Naming Names

Interior Minister Chaudhry Nisar Ali Khan with the Ministry of Foreign Affairs has asked to reconcile a ‘national list’ of proscribed organisations as per the blacklist of the United Nations. However this will not be done in a hurry. For months the US has been asking for the Haqqanis to be put on the list and Pakistan has been stalling. Why?
The Al Qaeda and Taliban Committee of the UN Security Council says on its website that the committee “oversees the implementation by member states of the three sanctions measures (assets freeze, travel ban and arms embargo) imposed against targeted individuals and entities associated with Al Qaeda, as designated by the committee in its sanctions list.” In December 2010, a Ministry of Foreign Affairs notification said that the individuals and entities listed its own orders reflected the updates made by the UN SC committee. Thus individuals would be subjected to travel restrictions, arms embargo and their funds would be frozen. The UN list contains names of organisations like the Lashkar-i-Jhangvi, banned in Pakistan in 2001, and the Harkatul Mujahideen, along with all the aliases they have operated under, and any affiliations they have with other groups. Lashkar-e-Taiba along with 27 aliases that the organisation uses including Jamaatud Dawa (JuD) and the Falah-i-Insaniyat Foundation are also included. The Foreign Office notification of December 2010 mean that these parties should have been subject to sanctions, but they were not. Pakistan came under international fire then and was put on a black list by a global regulatory body, The Financial Action Task Force, as it presented a risk to the international financial system. We were taken off this black list, once Nacta, the counterterrorism authority, recently put on its website a list of proscribed organisations with 60 organisations on it, and a separate list of organisations under observation including the JuD and the Haqqani Network. And then the list was taken down, and now the whole website is down. Why?
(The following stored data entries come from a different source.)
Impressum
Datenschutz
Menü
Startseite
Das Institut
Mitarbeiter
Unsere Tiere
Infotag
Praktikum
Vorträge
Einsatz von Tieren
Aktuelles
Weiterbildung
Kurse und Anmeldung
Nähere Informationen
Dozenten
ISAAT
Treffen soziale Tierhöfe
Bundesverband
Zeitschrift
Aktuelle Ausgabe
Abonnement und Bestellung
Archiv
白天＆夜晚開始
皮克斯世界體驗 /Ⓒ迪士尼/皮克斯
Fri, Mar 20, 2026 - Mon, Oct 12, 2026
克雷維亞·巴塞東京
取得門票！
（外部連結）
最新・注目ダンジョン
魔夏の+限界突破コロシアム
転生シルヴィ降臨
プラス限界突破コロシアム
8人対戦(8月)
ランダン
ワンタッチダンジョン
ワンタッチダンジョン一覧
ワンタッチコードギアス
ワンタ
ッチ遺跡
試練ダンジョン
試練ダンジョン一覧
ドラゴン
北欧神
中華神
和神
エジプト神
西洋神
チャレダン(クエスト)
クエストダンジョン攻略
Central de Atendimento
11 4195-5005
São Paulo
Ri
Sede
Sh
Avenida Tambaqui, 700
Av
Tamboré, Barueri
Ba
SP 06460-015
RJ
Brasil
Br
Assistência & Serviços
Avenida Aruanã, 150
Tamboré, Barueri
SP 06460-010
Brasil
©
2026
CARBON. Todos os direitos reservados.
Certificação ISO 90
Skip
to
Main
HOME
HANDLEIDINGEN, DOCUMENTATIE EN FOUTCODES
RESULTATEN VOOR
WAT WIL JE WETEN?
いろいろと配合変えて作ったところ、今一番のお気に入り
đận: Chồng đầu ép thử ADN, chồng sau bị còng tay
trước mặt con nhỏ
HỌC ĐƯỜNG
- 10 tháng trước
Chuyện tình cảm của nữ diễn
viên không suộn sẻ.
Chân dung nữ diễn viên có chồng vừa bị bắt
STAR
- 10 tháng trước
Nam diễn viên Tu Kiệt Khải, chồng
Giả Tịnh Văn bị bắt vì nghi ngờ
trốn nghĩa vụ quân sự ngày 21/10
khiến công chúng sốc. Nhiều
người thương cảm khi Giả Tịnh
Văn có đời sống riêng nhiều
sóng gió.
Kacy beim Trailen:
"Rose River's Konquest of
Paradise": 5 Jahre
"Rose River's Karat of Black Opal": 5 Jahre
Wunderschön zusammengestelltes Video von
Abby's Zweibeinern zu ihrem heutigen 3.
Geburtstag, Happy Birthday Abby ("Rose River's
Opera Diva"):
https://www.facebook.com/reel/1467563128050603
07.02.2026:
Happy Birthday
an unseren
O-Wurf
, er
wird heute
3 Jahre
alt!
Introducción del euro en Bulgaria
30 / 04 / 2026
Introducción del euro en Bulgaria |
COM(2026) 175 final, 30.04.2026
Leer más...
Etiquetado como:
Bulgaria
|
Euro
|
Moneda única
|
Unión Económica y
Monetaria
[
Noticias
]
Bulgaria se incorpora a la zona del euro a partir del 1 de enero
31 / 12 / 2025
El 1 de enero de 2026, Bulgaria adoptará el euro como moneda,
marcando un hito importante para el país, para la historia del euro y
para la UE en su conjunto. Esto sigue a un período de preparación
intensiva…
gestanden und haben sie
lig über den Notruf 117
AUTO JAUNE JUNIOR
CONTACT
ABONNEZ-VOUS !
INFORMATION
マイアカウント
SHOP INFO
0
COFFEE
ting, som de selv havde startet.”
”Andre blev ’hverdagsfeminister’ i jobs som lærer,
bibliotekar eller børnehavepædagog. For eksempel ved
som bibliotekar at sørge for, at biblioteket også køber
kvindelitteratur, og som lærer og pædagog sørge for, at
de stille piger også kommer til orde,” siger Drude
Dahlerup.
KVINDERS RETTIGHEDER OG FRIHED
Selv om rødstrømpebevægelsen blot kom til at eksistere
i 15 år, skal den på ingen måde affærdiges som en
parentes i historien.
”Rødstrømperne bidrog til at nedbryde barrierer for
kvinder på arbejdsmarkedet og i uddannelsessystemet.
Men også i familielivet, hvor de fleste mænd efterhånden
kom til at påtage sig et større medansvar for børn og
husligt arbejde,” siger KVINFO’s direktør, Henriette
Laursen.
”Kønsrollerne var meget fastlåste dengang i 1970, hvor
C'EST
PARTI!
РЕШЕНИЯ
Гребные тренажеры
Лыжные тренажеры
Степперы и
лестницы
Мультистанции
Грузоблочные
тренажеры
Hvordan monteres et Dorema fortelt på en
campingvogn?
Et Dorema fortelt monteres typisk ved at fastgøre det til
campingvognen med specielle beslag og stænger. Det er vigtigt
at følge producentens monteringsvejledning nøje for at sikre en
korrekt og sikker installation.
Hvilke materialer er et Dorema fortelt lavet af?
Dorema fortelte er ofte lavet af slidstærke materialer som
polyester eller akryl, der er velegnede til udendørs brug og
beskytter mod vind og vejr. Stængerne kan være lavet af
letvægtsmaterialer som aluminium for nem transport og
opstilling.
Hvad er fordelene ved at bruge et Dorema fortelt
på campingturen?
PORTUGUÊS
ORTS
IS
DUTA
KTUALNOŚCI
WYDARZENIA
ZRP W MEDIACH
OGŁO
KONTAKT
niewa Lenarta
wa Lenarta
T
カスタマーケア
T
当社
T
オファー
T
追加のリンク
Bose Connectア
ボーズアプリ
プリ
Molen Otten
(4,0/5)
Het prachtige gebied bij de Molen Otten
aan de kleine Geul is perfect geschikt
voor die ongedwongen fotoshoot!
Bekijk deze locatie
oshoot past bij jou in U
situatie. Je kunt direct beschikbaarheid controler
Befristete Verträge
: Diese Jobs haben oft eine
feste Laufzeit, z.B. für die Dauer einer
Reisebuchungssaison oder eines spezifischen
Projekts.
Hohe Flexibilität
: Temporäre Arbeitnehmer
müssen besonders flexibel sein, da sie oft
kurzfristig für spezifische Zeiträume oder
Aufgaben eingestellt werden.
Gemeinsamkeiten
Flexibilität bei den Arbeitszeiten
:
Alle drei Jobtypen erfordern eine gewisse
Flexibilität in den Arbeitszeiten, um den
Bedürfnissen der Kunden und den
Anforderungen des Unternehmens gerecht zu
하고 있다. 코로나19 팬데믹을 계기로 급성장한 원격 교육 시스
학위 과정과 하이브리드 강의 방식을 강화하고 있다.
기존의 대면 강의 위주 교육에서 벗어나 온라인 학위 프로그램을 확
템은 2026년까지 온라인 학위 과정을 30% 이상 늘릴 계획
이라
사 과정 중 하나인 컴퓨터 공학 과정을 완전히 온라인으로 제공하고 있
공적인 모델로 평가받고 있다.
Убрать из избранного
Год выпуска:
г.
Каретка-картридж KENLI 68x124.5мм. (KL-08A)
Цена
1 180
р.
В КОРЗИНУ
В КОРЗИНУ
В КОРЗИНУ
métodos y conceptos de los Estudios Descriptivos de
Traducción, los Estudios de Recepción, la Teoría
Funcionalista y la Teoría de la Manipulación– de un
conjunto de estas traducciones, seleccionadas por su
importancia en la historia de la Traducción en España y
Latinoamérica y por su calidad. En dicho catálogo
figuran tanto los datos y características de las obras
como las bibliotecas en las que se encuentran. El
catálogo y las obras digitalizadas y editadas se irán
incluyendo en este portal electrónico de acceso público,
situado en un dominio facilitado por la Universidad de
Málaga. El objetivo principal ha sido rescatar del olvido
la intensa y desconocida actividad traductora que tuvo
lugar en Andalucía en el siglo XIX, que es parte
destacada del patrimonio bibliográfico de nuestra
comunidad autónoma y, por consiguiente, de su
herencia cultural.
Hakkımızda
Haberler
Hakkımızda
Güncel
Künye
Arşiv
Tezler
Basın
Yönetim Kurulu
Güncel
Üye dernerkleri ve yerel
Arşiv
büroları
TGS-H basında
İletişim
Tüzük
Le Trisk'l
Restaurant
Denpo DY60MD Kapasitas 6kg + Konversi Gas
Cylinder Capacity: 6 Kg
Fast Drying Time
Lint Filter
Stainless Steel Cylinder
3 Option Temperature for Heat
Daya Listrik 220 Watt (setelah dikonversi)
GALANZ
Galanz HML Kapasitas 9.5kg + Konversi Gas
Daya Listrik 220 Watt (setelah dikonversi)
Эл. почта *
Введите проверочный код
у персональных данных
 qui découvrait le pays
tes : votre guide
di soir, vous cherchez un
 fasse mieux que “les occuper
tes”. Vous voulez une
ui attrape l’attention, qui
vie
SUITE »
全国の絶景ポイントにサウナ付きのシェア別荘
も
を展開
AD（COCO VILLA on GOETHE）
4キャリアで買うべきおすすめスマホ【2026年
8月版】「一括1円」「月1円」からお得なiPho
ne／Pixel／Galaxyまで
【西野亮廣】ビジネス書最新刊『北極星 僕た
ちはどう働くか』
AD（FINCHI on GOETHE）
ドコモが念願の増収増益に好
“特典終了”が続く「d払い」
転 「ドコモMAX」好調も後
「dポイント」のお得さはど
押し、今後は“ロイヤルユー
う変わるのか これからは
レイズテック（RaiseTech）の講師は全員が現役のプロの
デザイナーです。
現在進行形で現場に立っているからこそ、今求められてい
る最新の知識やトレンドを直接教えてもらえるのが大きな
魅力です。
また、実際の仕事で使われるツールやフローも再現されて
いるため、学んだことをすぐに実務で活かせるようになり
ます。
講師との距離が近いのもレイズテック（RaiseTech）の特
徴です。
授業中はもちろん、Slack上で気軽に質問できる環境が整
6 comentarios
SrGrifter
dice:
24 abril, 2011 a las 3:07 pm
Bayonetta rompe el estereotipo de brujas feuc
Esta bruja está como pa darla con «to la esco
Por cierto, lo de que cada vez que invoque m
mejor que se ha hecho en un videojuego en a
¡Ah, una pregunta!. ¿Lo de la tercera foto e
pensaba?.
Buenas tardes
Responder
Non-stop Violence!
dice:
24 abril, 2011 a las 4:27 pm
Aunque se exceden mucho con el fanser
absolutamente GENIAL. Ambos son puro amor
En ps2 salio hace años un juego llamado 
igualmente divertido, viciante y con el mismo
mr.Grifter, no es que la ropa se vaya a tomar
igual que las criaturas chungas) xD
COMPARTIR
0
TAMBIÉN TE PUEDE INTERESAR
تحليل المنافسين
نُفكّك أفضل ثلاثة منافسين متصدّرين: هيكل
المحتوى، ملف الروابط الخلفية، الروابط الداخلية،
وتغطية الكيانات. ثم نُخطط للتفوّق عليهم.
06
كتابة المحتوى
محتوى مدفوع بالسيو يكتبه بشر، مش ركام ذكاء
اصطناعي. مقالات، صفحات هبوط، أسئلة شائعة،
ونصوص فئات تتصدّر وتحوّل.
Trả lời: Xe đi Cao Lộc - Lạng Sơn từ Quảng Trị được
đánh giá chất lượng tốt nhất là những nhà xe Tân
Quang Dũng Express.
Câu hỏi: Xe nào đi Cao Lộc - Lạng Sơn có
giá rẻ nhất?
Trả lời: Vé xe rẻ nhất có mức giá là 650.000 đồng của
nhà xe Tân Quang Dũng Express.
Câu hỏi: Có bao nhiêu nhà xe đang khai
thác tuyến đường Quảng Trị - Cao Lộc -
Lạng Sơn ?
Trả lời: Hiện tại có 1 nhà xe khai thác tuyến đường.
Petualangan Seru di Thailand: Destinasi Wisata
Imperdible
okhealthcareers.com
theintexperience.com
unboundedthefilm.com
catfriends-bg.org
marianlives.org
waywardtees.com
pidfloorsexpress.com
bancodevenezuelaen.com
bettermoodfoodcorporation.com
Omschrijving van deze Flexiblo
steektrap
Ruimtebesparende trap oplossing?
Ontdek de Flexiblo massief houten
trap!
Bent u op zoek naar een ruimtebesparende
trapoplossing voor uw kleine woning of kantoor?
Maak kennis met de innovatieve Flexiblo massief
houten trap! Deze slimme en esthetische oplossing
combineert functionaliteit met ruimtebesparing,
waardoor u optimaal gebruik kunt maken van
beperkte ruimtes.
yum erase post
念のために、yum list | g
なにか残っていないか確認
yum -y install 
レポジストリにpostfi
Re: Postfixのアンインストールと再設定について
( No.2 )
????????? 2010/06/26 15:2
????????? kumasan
There is some politicking going around behind the scenes. Putting the Haqqanis and JuD on the list would require legal action to be taken by the state, and it is clearly loathe to do so. Thus they are stalling for time, for some sort of deal making. But it is time that the government and law enforcement be clear on its strategy. Behind the scenes deals with terrorist have only got us into more trouble in the past. Either we go after them with full force, and deal with the consequences, or we deal with the consequences of appeasement as we have been for the past fifteen years.